First off, let’s start with the fact that being an astronaut is an awesome vocation, one we should promote and one that needs to become key to our future as a species, but it’s not a career that will reliably employ you for decades. Since the very first days of human spaceflight, there have only been 533 individual astronauts along with three test pilots who crossed the Karman Line, the official beginning of space. There are only 38 astronauts eligible for a mission assignment today in the United States compared to some 5,000 professional athletes in the major leagues. You are literally more than two orders of magnitude likely to play in the NBA than train to fly into low Earth orbit.

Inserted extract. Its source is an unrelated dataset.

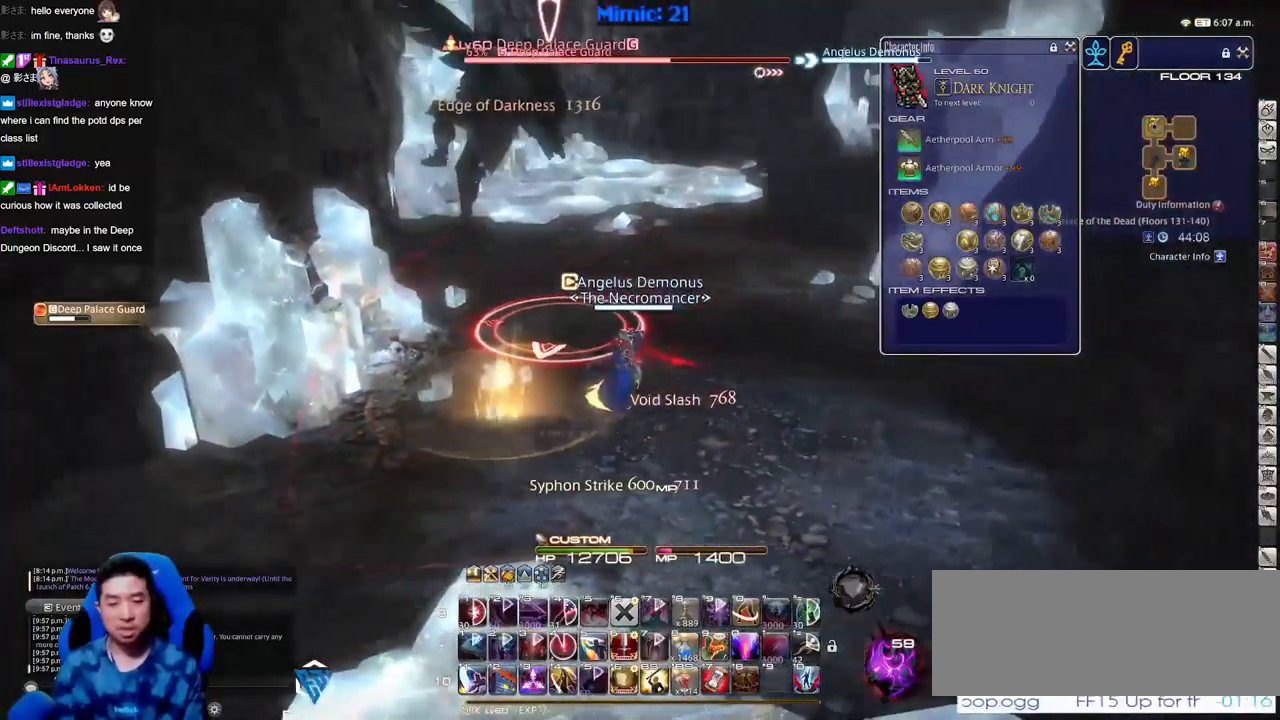
{"keys": ["a", "p"], "events": [[116, "1", "down"], [217, "1", "up"], [300, "shift_r", "up"], [350, "p", "down"], [500, "a", "down"], [500, "d", "up"]]}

It’s also a well-paid job, but not especially so. Salaries start at $66,000 and can top out at $144,566 according to a government pay schedule, very similar to that of an IT professional, albeit with a lot less excitement and wear and tear on the body. By contrast, the salary for many pro athletes in top tier leagues start at close to $500,000 and average millions. In other words, being an astronaut may be a pretty good job once you get it but it will not make you financially secure in today’s climate, and it’s incredibly hard to get selected to become one, while a career in sports or high-end office work is much easier to get and more lucrative.

After decades of dismissing space exploration as a luxury we can barely afford, a Cold War era experiment living on borrowed time, the elders in power managed to dethrone being an astronaut from the pinnacle of human achievements and turn it into a hyper-exclusive club living under constant threats of budget cuts and a leadership constantly changing its mind and its goals, often leading to confusion in mission selection and assignments.

Why would kids who look at these statistics be seriously interested in dedicating their lives to the equivalent of the winning the Powerball? Of course they would rather become YouTubers or professional athletes. Those career paths are somehow more attainable and can be far more fiscally rewarding, and when those don’t work out, they’ll turn to something more attainable or find a new focus in life as they learn more about the real world. After all, these are kids and as kids, they often want to emulate their teachers or celebrities they see on TV and online.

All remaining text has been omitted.